Normally, I keep my nightmares to myself. Mind you, some nightmares are pretty much public domain. The "showing up at school/work naked (or trying very hard to get that way)" one? Check. The "it's the end of the semester and you realise you've been blowing off a class the whole time" one? Oh, heck yeah--my subconscious mind has even upped the ante to multiple classes. (Stupid brain!)
But what if certain subsets of the population also have nightmares in common? In my case, I mean geeks--specifically programmers. (I've had SCA-themed dreams, but to date, the only one that turned ugly was that nightmare about the only fabric store in town morphing into the potpourri-reeking fake-flowers-and-wicker-baskets frou-frou kind of craft store. [shudder] And I don't even want to think about the nightmares that ComicCon-/GenCon folks could have...)
Anyhoo.
The backstory is that in a couple weeks I'm due to give a presentation on Arduino. The slides are done, so it's not like I'm behind. Sure, I don't have more than a few Arduino projects under my belt at this point. Yet I personally know one person more qualified than myself to speak on the subject, and he seems to have zero interest in hanging out with Team Coder. #lesigh
Basically, it's just like that episode of M*A*S*H where Radar finds an abandoned, injured horse, and Hawkeye and B.J. are pressed into veterinarian service. Except that first they have to catch the "patient."
Hawkeye: "You know anything about horses?"Moral of the story: The bar for "expertise" can be set to a very relative--i.e. low--height sometimes. My apologies for any destroyed illusions there.
B.J.: "I rode a pony once."
Hawkeye: "You're in charge."
So, yeah, I feel kinda like a poser...except I'm probably still in a position to save my fellow geeks a whole bunch of time reading/Googling--not to mention possibly some bling on hardware besides. Which might explain why last evening's nightmare was about not being able to find the presentation slides on my laptop, rather than about freezing up under the gaze of my peers.
But while curating my resistor collection this morning, I had time to reflect on said nightmare. Which is when I had a disconcerting epiphany. It wasn't so much that I was worried about being worried about the presentation. It was the awful suspicion that this might become an archetype for my dreaming mind. And, worse, what if this is merely one species in the genus of programmer nightmares? There are dark, dark regions in the left-brain. Yet, like any self-respecting D&D dungeon, they somehow support a thriving ecosystem of nastiness:
- Project requirements include IE6/7 backwards-compatibility.

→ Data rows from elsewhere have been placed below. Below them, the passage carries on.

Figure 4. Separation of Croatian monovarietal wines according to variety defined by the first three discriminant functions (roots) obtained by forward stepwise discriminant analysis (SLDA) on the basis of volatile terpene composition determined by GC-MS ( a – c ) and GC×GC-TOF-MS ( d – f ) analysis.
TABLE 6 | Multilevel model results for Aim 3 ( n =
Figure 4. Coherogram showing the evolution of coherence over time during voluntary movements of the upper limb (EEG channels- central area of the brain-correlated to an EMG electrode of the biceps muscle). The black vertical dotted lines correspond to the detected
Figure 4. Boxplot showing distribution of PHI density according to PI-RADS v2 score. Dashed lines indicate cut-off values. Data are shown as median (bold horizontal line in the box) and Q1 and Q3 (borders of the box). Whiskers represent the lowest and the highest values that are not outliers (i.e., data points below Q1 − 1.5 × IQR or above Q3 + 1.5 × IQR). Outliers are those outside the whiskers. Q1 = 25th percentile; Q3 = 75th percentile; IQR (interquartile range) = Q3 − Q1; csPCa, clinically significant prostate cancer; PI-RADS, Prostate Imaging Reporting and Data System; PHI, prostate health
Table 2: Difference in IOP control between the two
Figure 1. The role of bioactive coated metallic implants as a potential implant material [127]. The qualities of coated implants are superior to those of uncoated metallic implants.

- Source control hiccup leaves code in partially merged state, but you don't catch on until you've made a whole pile of changes to your local copy. #beentheredonethat
- Zero downloads from the App. Store.
- You think you're working in the test database, but it's actually the live copy. #gotthatbadgetoo #twice
- The "ninja" co-worker your boss hired (over your objections) isn't sanitising inputs...but is rewriting core APIs that s/he doesn't understand...which is clearly most of them.
- The historical data that you didn't realise was critical when you archived it to tape won't restore.

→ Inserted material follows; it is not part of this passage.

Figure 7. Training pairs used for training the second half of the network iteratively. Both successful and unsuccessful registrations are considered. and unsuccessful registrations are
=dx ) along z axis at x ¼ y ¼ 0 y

- 1:1 assumptions during design magically turn into n:n expectations during beta. #crazytalkinorite
- User(s) demanding to know why there are "obvious" (to them) bugs in the app. that they agreed to review before sign-off...after they've signed off.
- Unscheduled system maintenance and/or power outage during a code roll-out weekend.
- Apple/Microsoft/Google rolls out an uber-slick near-clone of your world-changing app. the week before you're supposed to close your next round of funding.